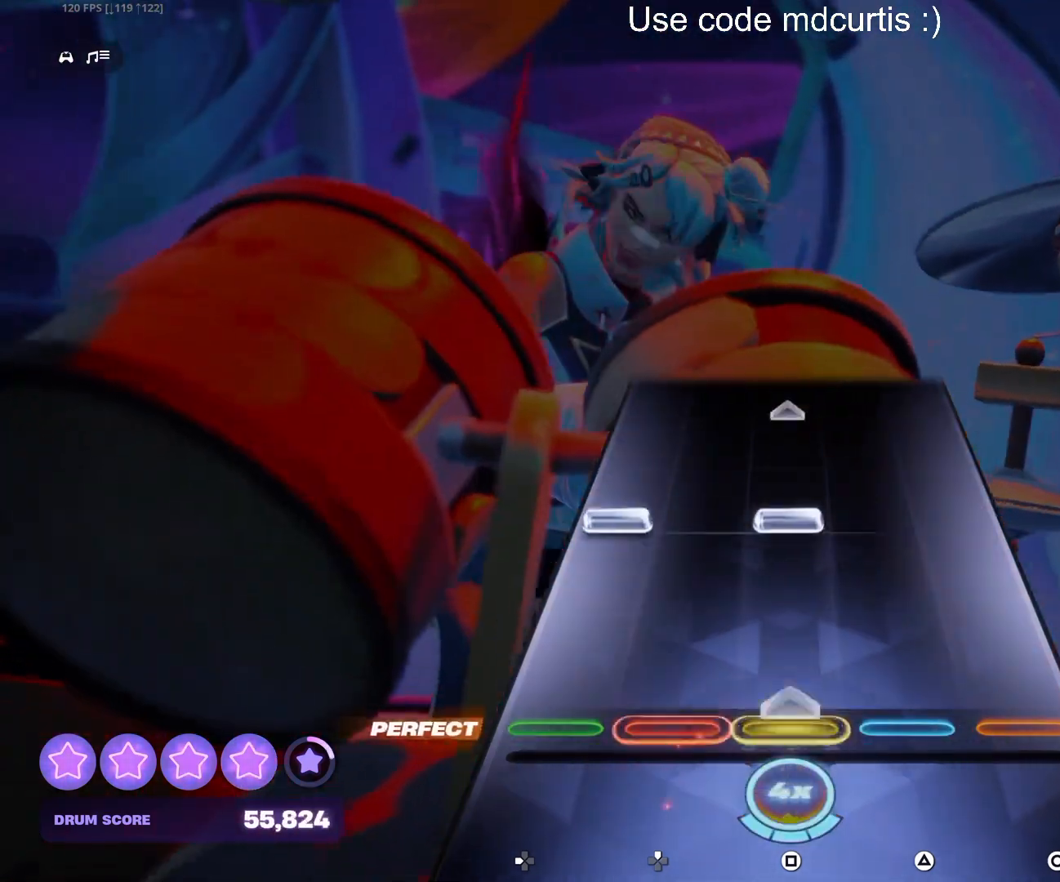
{"buttons": [], "events": [[17, "SQUARE", "up"], [233, "DPAD_LEFT", "down"], [233, "SQUARE", "down"], [417, "DPAD_LEFT", "up"], [417, "SQUARE", "up"]]}
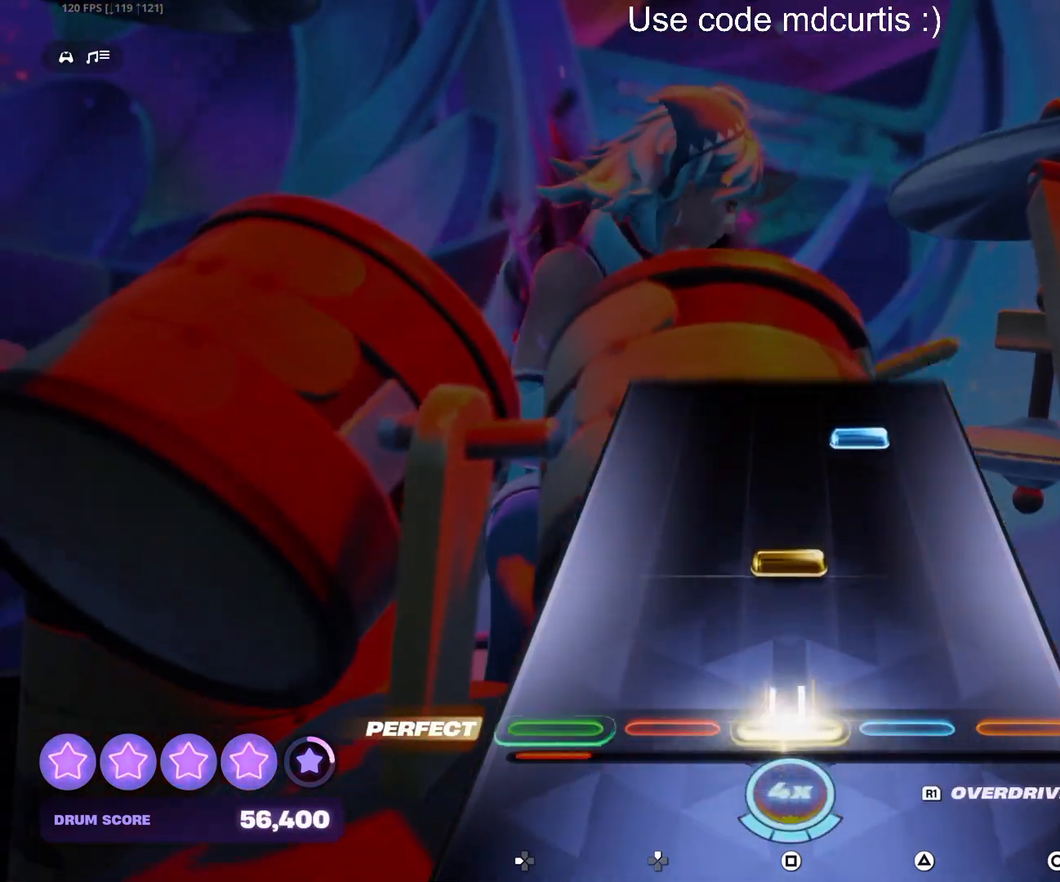
{"buttons": [], "events": [[150, "SQUARE", "down"], [283, "SQUARE", "up"], [350, "TRIANGLE", "down"], [467, "TRIANGLE", "up"]]}
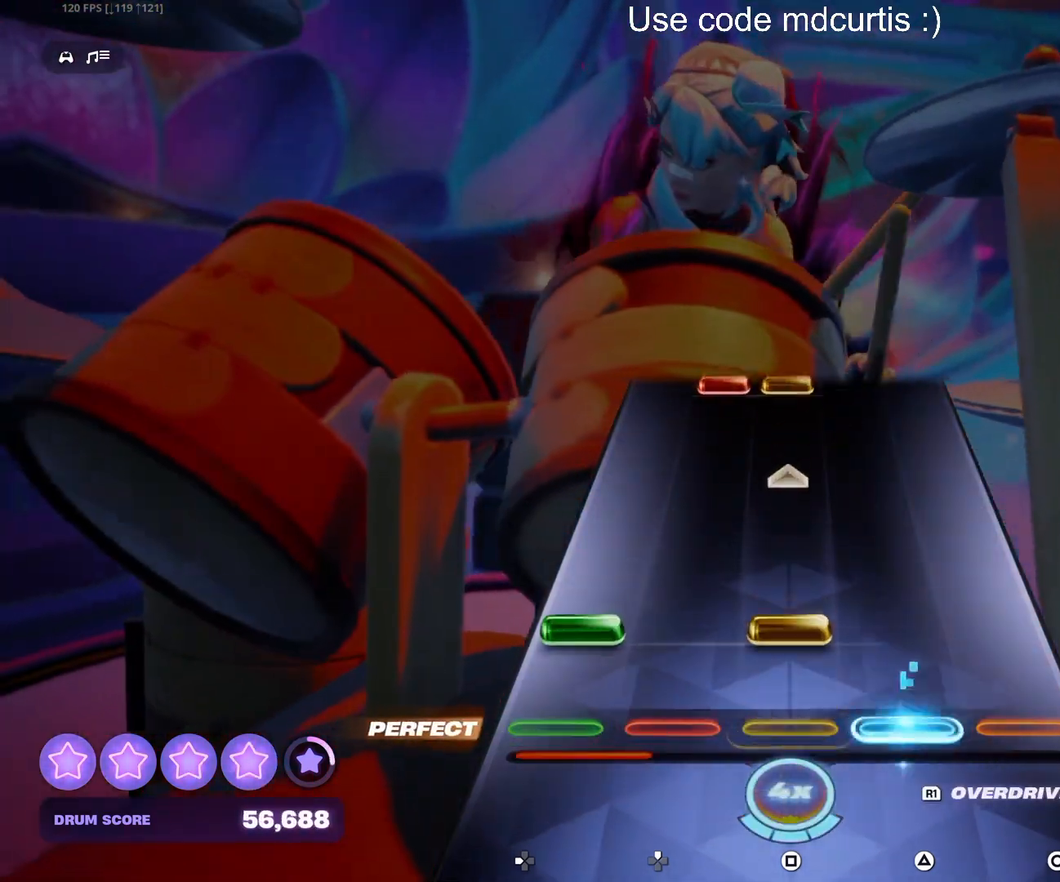
{"buttons": ["SQUARE", "DPAD_UP"], "events": [[50, "DPAD_LEFT", "down"], [50, "SQUARE", "down"], [250, "DPAD_LEFT", "up"], [267, "SQUARE", "up"], [483, "DPAD_UP", "down"], [483, "SQUARE", "down"]]}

**TASK:**
Output the data verbatim, images excluded.

**WRITTEN SOLUTION:**
{"buttons": [], "events": [[17, "SQUARE", "up"], [233, "DPAD_LEFT", "down"], [233, "SQUARE", "down"], [417, "DPAD_LEFT", "up"], [417, "SQUARE", "up"]]}
{"buttons": [], "events": [[150, "SQUARE", "down"], [283, "SQUARE", "up"], [350, "TRIANGLE", "down"], [467, "TRIANGLE", "up"]]}
{"buttons": ["SQUARE", "DPAD_UP"], "events": [[50, "DPAD_LEFT", "down"], [50, "SQUARE", "down"], [250, "DPAD_LEFT", "up"], [267, "SQUARE", "up"], [483, "DPAD_UP", "down"], [483, "SQUARE", "down"]]}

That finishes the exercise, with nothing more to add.